▶ Brief A: List every proper name of a person, town, or business that appears in the article about Edenhope's only motel.
▶ Brief B: Carry on the article about Edenhope's only motel, picking up right after its final sentence.

▶ Excerpted text:
=== Begin Enclosure ===

'We have never thought of giving up at any stage': Edenhope's only motel soldiers on

OPEN FOR BUSINESS: Edenhope Motor Inn's co-owner Mandeep Singh says they will do what it takes not to close down. Picture: CONTRIBUTED
OPEN FOR BUSINESS: Edenhope Motor Inn's co-owner Mandeep Singh says they will do what it takes not to close down. Picture: CONTRIBUTED

The co-owner of Edenhope's only motel says he will do whatever he can to keep the business open.

Mandeep Singh has operated the Edenhope Motor Inn for 13 months, after purchasing the business with a partner, Mintu Brar.

He is seeking help from his landlord to waive rent payments, where currently they are adjourned until the end of the year.

Mr Singh said his landlord had postponed 50 per cent of each rental payment, but hoped to receive the rest of the rent at the end of the year or in instalments.

"I think we will request him to either waive the 50 per cent, not to adjourn or postpone (it) because we are not going to get a double of the income so we can pay the rest of the rent," he said.

=== End Enclosure ===

▶ Available data:

=== Begin Enclosure ===

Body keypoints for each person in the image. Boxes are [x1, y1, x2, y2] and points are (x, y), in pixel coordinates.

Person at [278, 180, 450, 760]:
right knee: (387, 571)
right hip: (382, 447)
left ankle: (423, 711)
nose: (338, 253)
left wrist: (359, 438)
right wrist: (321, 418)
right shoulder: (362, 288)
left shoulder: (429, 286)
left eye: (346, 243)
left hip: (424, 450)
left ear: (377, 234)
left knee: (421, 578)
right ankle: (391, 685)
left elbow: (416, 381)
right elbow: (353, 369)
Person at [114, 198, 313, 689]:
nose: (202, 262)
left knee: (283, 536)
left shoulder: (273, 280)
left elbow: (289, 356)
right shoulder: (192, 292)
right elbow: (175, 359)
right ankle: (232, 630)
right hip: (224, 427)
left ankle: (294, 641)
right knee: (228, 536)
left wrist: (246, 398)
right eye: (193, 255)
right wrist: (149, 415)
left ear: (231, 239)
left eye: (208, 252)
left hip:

=== End Enclosure ===
=== Begin Enclosure ===

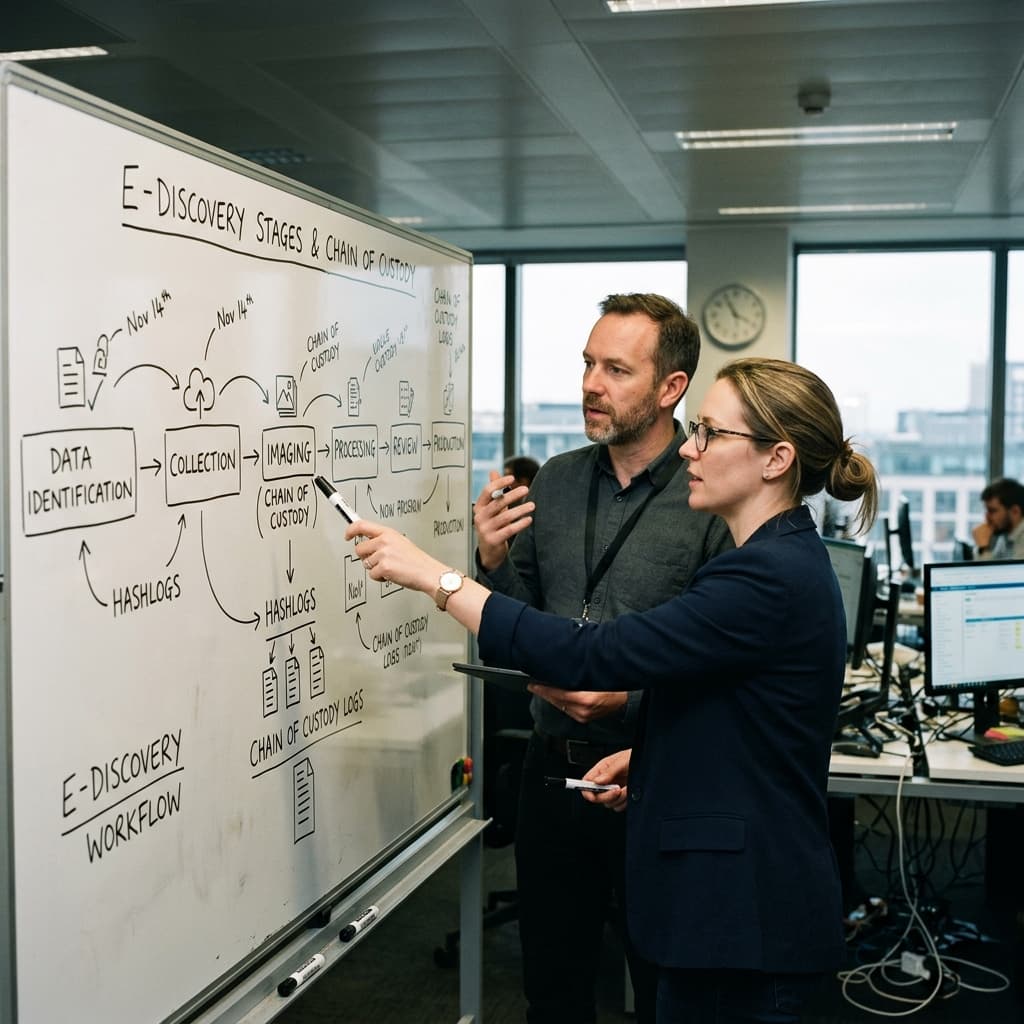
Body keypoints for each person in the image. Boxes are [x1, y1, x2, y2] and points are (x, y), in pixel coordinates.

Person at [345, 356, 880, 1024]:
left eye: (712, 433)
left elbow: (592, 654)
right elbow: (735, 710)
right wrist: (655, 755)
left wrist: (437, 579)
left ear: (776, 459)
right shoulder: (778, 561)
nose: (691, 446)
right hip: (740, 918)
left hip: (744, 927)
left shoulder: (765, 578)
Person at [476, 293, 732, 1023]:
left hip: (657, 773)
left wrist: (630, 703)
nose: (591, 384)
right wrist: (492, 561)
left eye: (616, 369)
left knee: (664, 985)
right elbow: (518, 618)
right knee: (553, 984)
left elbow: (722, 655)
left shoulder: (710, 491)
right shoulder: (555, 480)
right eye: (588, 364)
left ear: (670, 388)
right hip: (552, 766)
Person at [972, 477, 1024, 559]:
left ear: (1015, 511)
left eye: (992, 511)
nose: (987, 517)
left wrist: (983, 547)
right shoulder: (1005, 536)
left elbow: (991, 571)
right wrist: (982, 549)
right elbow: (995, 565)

=== End Enclosure ===

▶ Answer section A: Edenhope, Edenhope Motor Inn, Mandeep Singh, Mintu Brar

▶ Answer section B:
"If things come back to normal, we will be able to pay the full rent only. We are hopeful they will consider (our request)."

Mr Singh said he and his business partner had never thought of closing down the motel.

"We will work hard, we can pay from our pocket and can do our jobs. Whatever our liability is, we have to do that. It is the only motel in the town, so it is not good if we turn our back on this business," he said.

In the second step of restrictions easing, accommodation providers can only operate for permitted purposes only.

Under the third step they can open further with density quotients, and people can visit from other regional areas.

Mr Singh said the motor inn had had half its rooms occupied in recent days with farmworkers.

"If 50 per cent of our rooms are occupied for the rest of the year, we would consider it very good business," he said.

Adding to the challenges for Mr Singh has been the closure of the in-house restaurant after the two people running it left last month. He lives in Adelaide and has not been able to get to Edenhope with the border closure.

In April, the state government introduced a temporary ban on evictions and funding to encourage landlords to offer rent relief to tenants that have lost income to the COVID-19 pandemic. This ban was extended until the end of the year in August.

Under the Victorian commercial tenancy relief scheme, tenants must be on JobKeeper to be eligible for reductions, and must agree with landlords on a reduction that reflects their income loss.

Mr Singh has received a $5000 state government hardship grant as an employing business affected by the latest round of stage three restrictions.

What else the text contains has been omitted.